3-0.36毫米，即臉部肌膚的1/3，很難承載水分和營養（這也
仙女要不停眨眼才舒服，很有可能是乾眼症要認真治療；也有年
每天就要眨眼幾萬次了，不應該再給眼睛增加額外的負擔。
* * *
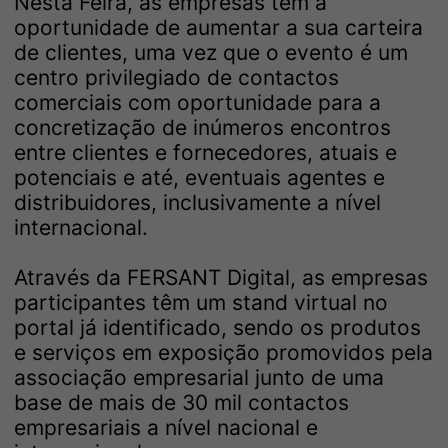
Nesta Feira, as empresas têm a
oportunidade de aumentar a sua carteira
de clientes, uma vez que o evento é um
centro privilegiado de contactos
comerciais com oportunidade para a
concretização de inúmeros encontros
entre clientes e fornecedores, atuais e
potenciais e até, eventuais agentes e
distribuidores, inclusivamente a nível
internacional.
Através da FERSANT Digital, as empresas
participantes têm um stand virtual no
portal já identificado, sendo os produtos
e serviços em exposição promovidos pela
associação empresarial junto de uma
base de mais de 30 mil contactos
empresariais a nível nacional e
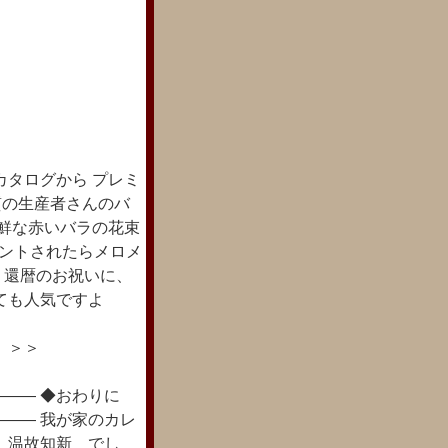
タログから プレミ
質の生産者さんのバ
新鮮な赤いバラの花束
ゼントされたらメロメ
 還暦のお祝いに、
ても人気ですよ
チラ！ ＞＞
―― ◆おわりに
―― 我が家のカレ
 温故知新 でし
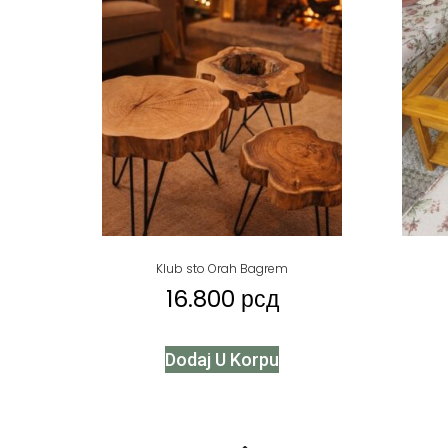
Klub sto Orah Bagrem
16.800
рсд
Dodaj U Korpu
* * *
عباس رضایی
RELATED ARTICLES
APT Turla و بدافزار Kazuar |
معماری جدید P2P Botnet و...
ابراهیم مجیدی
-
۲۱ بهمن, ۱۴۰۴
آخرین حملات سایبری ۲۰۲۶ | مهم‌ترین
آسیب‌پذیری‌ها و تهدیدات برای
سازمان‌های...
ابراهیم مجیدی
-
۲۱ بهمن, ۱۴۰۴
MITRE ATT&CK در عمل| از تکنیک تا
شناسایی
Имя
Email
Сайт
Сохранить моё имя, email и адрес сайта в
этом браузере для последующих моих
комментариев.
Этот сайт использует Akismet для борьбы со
* * *
Problem statement
Please give everything in the listing from the line containing "3-0.36毫米，即臉部肌膚的1/3，很難承載水分和營養（這也" down to the line containing "每天就要眨眼幾萬次了，不應該再給眼睛增加額外的負擔。" once more, renaming "肌膚" to "皮膚" and leaving everything else unchanged.

Answer space
3-0.36毫米，即臉部皮膚的1/3，很難承載水分和營養（這也
仙女要不停眨眼才舒服，很有可能是乾眼症要認真治療；也有年
每天就要眨眼幾萬次了，不應該再給眼睛增加額外的負擔。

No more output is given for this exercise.